A local authority was entitled to require removal of three advertising hoardings that protruded a few centimetres over a pavement. The High Court’s ruling to that effect raised novel questions concerning the interrelationship between the powers of planning and highway authorities in respect of outdoor advertising.
The case concerned three street-level advertising hoardings that were attached to the wall of an urban building. The council served a notice under Section 255A of the Town and Country Planning Act 1990, requiring their removal. A challenge to the notice, brought by a company that specialises in the provision of outdoor advertising space, was subsequently rejected by a district judge.
Because the hoardings protruded over, or oversailed, the pavement by about 20 centimetres, the district judge found that the company was required to show that it had obtained a licence or other form of permission from the relevant highway authority prior to the issue of the removal notice.
The failure to do so amounted to a breach of Special Condition 1 of the Town and Country Planning (Control of Advertisements) (England) Regulations 2007, which requires that no advertisement is to be displayed without the permission of the owner of the site or any other person with an interest in the site entitled to grant permission.
The company asserted, amongst other things, that the oversailing was trivial and that pedestrians were in no way inconvenienced by the hoardings. It contended that the highway authority had no interest in the site and thus had no power to grant a licence. The district judge, however, ruled the removal notice valid.

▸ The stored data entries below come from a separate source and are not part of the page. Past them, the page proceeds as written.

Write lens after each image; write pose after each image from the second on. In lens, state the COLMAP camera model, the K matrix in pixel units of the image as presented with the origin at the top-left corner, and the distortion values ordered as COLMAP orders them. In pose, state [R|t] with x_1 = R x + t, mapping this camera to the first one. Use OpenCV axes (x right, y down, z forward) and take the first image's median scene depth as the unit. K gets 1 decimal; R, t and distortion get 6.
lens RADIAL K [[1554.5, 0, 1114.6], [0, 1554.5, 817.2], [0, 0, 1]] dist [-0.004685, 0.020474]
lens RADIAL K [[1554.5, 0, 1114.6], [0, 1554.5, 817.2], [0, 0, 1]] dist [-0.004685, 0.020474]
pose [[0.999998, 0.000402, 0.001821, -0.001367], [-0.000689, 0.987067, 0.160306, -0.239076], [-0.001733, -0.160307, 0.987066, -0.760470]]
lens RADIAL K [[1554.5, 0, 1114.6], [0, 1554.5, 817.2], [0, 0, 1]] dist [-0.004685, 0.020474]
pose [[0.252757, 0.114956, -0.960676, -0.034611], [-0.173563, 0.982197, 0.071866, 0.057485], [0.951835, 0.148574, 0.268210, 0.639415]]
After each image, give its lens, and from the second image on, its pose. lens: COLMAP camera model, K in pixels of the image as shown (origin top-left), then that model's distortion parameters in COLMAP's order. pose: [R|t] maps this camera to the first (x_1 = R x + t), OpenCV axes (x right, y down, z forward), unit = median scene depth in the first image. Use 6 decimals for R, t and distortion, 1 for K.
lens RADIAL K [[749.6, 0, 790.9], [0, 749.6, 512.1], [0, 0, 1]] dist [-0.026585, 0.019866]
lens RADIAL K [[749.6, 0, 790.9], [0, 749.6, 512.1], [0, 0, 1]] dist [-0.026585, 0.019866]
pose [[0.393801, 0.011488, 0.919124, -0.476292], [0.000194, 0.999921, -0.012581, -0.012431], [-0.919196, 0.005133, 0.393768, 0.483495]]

Dismissing the company’s appeal against that outcome, the Court found that the highway authority had the power under Section 177 of the Highways Act 1980 to grant a licence in respect of the hoardings. It also had the power to serve notice on their owner requiring their demolition or alteration. The existence of those powers meant that it was a person with an interest in the site, within the meaning of Standard Condition 1, and that its permission for the hoardings should therefore have been obtained.